▶ [Task statement]
Count the lines in the listing below that contain the string "nuevo". Give only the number.

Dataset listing

* * * *

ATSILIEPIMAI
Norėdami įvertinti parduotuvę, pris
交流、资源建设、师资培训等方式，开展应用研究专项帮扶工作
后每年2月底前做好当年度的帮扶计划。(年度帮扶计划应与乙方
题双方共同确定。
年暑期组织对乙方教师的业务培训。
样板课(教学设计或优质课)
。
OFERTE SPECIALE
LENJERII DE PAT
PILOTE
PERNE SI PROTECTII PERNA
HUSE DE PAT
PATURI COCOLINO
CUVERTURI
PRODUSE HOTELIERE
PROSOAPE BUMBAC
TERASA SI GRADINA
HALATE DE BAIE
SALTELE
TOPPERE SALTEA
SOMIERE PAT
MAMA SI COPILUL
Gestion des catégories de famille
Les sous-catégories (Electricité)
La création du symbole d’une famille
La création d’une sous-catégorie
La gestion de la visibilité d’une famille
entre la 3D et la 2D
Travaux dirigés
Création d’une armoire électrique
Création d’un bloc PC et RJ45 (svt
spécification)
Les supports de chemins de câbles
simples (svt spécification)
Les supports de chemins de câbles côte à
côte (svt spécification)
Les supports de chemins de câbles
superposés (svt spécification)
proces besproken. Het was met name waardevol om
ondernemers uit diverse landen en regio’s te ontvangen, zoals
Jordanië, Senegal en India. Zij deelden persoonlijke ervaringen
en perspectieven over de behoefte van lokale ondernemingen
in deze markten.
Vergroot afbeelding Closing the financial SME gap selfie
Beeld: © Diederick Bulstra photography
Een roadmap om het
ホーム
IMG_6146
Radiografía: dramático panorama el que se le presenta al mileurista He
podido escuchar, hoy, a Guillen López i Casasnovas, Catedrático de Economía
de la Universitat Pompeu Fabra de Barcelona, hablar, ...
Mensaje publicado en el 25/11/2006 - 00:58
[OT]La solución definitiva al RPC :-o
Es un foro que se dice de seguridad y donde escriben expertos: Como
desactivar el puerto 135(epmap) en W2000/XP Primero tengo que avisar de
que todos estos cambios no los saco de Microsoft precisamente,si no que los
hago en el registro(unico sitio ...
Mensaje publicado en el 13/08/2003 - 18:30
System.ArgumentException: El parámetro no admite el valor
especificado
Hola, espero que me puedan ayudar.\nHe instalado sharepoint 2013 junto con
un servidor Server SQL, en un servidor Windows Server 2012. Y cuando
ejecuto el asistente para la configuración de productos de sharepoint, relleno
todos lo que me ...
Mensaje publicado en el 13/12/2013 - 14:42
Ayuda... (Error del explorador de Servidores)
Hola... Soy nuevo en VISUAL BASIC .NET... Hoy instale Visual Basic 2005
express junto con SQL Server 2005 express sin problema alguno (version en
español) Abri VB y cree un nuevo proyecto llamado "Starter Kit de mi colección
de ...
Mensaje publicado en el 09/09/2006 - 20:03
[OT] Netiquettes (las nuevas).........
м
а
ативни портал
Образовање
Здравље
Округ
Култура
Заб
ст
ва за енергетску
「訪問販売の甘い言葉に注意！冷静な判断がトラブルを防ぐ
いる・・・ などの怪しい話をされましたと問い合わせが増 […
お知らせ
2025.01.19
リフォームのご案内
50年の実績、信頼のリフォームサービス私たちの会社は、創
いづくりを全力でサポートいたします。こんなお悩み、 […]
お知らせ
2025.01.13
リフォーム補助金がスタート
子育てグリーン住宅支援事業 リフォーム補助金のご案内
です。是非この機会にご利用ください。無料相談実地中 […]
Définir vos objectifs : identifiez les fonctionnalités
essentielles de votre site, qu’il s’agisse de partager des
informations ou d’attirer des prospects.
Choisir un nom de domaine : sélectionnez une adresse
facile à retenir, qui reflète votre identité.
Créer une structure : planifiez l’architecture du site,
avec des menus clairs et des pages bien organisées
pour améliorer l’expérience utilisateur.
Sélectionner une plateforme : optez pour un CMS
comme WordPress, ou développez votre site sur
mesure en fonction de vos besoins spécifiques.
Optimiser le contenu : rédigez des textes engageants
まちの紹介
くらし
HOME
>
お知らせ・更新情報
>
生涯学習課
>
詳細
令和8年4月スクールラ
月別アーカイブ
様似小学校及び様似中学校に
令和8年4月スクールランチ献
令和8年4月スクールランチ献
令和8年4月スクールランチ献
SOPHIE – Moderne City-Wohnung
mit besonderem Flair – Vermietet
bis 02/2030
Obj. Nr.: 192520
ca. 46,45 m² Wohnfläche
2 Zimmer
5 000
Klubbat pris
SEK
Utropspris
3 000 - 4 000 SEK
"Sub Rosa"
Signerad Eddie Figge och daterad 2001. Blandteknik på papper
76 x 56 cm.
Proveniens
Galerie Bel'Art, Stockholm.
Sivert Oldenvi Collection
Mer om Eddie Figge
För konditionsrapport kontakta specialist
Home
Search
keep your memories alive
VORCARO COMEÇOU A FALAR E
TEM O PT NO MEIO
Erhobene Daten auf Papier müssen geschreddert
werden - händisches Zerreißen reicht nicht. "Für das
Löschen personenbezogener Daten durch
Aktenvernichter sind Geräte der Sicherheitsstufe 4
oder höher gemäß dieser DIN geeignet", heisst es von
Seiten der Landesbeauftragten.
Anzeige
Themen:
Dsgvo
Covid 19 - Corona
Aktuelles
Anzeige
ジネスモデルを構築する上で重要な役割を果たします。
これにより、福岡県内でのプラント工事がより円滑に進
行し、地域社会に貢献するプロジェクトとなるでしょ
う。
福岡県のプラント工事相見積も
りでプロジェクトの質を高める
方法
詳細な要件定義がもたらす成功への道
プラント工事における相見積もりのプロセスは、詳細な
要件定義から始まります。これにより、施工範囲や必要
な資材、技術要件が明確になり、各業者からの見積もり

* * * *

▶ [Answer area]
2